Extended Data Figure 6. Analysis of single cell RNA datasets.

A. Variability within the datasets represented as a UMAP plot, coloured by transcriptional cluster, predicted cell cycle phase, main cell type and organoid conformation (clockwise from top left). B. Marker genes of main cells type, WT1 and PAX2 (nephron), PDGFRA (stroma) and SOX17 (endothelial). C. Proportion of each cell type in replicate conditions. P value (one-way ANOVA) indicated if p < 0.2. D. UMAP representation of nephron cells after re-transformation and clustering at higher resolution. Plots are coloured by transcriptional cluster, predicted cell cycle phase and organoid conformation. Cluster identities are stated. E. Marker genes identifying each cluster: GATA3 (distal), HNF1B (pre-tubule), CUBN (proximal), HNF4A (proximal), FOXC2 (pre-podocyte), MAFB (pre-podocyte / podocyte), PODXL (podocyte), SIX2 (progenitor), EYA1 (progenitor).

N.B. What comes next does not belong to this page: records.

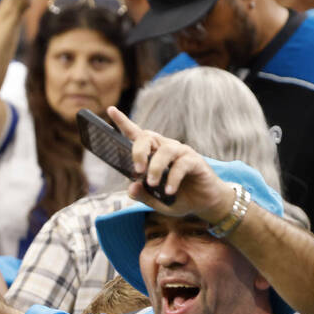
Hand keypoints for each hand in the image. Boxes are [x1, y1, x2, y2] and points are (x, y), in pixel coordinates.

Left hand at [107, 106, 234, 224]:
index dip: (123, 122)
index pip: (136, 135)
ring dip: (156, 168)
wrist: (203, 204)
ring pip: (164, 150)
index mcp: (152, 154)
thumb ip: (142, 195)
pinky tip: (169, 191)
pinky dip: (173, 178)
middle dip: (138, 152)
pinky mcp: (194, 161)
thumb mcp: (155, 201)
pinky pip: (181, 165)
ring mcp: (180, 153)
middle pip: (147, 136)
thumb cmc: (177, 198)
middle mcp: (165, 148)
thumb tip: (131, 188)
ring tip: (153, 184)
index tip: (110, 109)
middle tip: (138, 171)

F. Stromal UMAP coloured by transcriptional cluster, predicted cell cycle phase and organoid conformation (top to bottom). G. Markers of specific stromal clusters; SIX2, LYPD1, FOXC2, HOXA11 (Cluster 3, nephron progenitor-like), WNT5A, LHX9 (Cluster 7) and ZIC1 and ZIC4 (Cluster 10). H. Heatmap of scaled log counts per million of pseudo bulk counts from scRNAseq sets for the top 100 most significantly expressed genes identified in bulk RNAseq analysis (Figure 4). Each column represents a single cluster from a single replicate (e.g. R40, Nephron, Set 1). Hierarchical clustering of the limited gene set indicates that bulk-RNAseq changes are largely driven by changes in the nephrons and endothelial cells.